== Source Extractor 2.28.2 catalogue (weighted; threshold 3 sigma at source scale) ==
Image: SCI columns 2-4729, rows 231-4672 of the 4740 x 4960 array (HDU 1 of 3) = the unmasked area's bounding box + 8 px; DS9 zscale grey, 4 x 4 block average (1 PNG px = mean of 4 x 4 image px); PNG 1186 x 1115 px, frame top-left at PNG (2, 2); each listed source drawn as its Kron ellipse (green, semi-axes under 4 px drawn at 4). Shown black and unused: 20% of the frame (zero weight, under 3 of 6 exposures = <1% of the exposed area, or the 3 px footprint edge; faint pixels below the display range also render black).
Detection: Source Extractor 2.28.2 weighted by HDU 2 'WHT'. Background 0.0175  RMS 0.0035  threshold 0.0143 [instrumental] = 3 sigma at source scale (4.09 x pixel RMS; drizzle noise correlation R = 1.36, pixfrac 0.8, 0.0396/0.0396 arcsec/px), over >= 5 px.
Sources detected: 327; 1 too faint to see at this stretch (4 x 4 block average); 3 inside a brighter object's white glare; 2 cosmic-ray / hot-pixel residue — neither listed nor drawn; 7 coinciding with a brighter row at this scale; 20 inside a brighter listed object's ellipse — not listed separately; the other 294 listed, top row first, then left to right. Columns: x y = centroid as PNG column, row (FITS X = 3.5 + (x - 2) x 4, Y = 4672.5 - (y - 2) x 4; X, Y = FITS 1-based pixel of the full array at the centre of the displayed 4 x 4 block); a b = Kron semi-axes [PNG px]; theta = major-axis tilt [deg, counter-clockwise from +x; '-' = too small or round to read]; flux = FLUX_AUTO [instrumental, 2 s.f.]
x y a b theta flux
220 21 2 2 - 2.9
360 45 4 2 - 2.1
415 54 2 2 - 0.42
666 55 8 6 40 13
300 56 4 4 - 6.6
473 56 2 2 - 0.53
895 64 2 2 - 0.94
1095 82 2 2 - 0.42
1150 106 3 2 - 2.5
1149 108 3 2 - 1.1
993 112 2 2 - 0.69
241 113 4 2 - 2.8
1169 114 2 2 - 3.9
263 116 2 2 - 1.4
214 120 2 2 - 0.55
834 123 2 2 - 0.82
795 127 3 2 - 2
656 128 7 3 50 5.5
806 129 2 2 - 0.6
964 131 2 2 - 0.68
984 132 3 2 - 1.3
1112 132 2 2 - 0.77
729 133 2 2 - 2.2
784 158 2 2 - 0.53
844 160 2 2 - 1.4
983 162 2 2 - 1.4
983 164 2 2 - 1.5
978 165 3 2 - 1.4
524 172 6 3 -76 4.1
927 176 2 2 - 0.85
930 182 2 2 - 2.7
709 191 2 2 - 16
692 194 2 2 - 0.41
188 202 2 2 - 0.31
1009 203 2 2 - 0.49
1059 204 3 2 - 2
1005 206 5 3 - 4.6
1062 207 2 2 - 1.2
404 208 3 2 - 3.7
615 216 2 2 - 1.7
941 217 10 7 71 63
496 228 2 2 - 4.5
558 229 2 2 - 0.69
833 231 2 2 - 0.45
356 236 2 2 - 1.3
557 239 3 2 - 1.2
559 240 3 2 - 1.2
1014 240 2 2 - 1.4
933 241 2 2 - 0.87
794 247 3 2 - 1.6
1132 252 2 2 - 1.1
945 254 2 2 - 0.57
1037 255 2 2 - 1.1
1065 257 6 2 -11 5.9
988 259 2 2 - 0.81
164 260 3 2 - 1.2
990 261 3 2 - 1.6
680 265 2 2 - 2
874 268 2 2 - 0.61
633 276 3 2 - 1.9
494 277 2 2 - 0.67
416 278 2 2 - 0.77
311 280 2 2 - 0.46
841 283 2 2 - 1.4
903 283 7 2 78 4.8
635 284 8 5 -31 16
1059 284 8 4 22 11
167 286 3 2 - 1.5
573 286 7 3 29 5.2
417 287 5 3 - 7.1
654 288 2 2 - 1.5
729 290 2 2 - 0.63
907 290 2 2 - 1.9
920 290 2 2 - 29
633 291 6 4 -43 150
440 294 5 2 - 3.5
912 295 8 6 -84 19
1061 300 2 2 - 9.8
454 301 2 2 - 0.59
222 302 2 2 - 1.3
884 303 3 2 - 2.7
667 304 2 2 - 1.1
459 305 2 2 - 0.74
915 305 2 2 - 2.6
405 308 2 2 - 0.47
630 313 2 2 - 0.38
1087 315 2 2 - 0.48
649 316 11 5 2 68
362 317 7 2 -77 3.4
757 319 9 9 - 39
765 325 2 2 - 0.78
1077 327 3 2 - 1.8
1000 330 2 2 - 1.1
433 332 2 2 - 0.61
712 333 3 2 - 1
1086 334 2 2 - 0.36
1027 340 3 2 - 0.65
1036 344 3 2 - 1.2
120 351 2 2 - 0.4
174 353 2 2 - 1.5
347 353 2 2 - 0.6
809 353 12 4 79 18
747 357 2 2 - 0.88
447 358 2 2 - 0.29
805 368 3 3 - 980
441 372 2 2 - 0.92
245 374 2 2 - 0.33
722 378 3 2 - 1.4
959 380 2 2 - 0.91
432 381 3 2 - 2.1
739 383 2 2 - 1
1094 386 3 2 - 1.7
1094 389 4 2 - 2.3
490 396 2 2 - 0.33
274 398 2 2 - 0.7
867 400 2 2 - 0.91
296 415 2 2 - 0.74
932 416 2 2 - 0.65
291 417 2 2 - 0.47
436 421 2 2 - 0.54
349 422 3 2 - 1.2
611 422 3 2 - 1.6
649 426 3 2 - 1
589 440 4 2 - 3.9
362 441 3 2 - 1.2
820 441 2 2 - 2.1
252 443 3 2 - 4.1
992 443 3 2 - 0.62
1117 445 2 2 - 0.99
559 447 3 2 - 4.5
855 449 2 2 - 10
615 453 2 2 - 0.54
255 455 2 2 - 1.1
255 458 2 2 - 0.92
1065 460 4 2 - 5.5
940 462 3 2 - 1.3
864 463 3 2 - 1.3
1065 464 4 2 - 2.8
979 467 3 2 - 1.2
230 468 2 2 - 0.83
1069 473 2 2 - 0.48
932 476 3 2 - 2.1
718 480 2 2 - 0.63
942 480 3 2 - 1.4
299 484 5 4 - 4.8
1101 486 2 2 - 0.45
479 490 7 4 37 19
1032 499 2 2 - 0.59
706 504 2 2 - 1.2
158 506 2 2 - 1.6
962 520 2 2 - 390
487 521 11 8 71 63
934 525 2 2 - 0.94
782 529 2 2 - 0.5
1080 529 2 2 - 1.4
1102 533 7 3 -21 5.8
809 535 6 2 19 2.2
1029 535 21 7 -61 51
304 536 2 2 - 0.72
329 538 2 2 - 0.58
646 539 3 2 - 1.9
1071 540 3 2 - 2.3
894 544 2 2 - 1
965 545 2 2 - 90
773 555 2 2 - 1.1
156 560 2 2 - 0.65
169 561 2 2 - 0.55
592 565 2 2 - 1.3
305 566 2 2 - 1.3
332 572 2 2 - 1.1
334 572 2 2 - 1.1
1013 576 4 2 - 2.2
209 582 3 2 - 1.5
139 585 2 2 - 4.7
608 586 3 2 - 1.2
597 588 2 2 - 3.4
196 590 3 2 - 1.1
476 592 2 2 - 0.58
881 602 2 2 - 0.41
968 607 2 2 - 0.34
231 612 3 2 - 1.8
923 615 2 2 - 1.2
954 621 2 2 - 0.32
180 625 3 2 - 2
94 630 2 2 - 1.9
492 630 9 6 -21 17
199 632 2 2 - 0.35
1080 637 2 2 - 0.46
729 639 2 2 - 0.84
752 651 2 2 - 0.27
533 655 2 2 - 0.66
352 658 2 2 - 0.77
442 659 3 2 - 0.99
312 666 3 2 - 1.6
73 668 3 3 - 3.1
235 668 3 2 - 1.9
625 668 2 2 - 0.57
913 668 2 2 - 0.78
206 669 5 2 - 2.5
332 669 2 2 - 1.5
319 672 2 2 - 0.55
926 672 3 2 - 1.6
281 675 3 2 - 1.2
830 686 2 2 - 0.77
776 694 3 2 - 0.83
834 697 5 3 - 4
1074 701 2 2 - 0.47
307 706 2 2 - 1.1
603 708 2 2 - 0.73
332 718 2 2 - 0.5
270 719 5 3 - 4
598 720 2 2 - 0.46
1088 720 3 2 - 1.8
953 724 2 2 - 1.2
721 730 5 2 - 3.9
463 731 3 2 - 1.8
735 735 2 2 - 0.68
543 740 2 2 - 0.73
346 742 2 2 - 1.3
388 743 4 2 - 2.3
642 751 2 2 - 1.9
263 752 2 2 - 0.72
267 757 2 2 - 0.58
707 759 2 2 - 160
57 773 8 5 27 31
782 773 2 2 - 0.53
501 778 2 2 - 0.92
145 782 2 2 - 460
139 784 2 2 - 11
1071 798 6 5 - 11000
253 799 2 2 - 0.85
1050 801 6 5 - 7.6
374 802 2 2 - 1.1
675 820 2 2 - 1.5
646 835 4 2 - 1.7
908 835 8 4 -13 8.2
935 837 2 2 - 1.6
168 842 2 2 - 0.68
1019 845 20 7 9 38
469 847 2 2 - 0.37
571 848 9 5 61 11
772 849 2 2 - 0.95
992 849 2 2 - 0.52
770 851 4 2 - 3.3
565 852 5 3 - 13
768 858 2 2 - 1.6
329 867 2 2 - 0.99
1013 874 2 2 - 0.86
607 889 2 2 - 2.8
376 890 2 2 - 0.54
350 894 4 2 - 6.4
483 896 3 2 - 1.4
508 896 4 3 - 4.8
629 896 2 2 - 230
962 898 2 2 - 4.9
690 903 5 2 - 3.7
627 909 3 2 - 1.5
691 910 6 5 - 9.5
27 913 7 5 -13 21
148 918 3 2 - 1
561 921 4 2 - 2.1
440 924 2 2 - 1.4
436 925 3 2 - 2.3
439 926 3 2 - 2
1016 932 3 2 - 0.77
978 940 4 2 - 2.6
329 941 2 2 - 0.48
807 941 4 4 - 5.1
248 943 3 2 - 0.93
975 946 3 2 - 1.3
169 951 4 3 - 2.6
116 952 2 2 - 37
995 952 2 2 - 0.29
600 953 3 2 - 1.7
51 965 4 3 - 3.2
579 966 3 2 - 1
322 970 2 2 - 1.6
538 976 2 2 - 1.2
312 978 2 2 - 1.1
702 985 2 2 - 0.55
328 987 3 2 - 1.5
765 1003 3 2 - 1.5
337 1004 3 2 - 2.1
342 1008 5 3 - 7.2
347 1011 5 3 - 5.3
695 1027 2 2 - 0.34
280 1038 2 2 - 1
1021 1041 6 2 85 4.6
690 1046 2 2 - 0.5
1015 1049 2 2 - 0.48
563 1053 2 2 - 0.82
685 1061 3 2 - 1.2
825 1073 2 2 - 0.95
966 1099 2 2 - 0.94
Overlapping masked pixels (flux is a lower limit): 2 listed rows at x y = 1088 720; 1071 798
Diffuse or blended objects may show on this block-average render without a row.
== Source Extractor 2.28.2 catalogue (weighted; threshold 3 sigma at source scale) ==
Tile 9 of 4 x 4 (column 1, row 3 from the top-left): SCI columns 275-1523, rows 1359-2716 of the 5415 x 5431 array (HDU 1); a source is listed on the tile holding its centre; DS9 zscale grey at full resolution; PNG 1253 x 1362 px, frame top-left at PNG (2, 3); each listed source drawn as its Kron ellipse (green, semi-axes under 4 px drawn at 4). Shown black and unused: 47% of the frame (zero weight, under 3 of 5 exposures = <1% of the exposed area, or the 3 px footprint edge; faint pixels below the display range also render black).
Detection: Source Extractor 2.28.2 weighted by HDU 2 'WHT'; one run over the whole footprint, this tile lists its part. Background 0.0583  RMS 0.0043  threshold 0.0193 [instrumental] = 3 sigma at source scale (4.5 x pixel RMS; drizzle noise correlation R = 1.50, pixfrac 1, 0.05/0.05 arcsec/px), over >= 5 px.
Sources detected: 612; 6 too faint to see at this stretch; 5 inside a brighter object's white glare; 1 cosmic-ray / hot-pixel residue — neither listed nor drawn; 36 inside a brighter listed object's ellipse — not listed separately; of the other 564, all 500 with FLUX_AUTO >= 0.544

····················

• **PROBLEM STATEMENT**
Reproduce the material from its first line through the line containing "524 172 6 3 -76 4.1", switching "theta" to "angle" and keeping everything else unchanged.

• **SOLUTION BELOW**
== Source Extractor 2.28.2 catalogue (weighted; threshold 3 sigma at source scale) ==
Image: SCI columns 2-4729, rows 231-4672 of the 4740 x 4960 array (HDU 1 of 3) = the unmasked area's bounding box + 8 px; DS9 zscale grey, 4 x 4 block average (1 PNG px = mean of 4 x 4 image px); PNG 1186 x 1115 px, frame top-left at PNG (2, 2); each listed source drawn as its Kron ellipse (green, semi-axes under 4 px drawn at 4). Shown black and unused: 20% of the frame (zero weight, under 3 of 6 exposures = <1% of the exposed area, or the 3 px footprint edge; faint pixels below the display range also render black).
Detection: Source Extractor 2.28.2 weighted by HDU 2 'WHT'. Background 0.0175  RMS 0.0035  threshold 0.0143 [instrumental] = 3 sigma at source scale (4.09 x pixel RMS; drizzle noise correlation R = 1.36, pixfrac 0.8, 0.0396/0.0396 arcsec/px), over >= 5 px.
Sources detected: 327; 1 too faint to see at this stretch (4 x 4 block average); 3 inside a brighter object's white glare; 2 cosmic-ray / hot-pixel residue — neither listed nor drawn; 7 coinciding with a brighter row at this scale; 20 inside a brighter listed object's ellipse — not listed separately; the other 294 listed, top row first, then left to right. Columns: x y = centroid as PNG column, row (FITS X = 3.5 + (x - 2) x 4, Y = 4672.5 - (y - 2) x 4; X, Y = FITS 1-based pixel of the full array at the centre of the displayed 4 x 4 block); a b = Kron semi-axes [PNG px]; angle = major-axis tilt [deg, counter-clockwise from +x; '-' = too small or round to read]; flux = FLUX_AUTO [instrumental, 2 s.f.]
x y a b angle flux
220 21 2 2 - 2.9
360 45 4 2 - 2.1
415 54 2 2 - 0.42
666 55 8 6 40 13
300 56 4 4 - 6.6
473 56 2 2 - 0.53
895 64 2 2 - 0.94
1095 82 2 2 - 0.42
1150 106 3 2 - 2.5
1149 108 3 2 - 1.1
993 112 2 2 - 0.69
241 113 4 2 - 2.8
1169 114 2 2 - 3.9
263 116 2 2 - 1.4
214 120 2 2 - 0.55
834 123 2 2 - 0.82
795 127 3 2 - 2
656 128 7 3 50 5.5
806 129 2 2 - 0.6
964 131 2 2 - 0.68
984 132 3 2 - 1.3
1112 132 2 2 - 0.77
729 133 2 2 - 2.2
784 158 2 2 - 0.53
844 160 2 2 - 1.4
983 162 2 2 - 1.4
983 164 2 2 - 1.5
978 165 3 2 - 1.4
524 172 6 3 -76 4.1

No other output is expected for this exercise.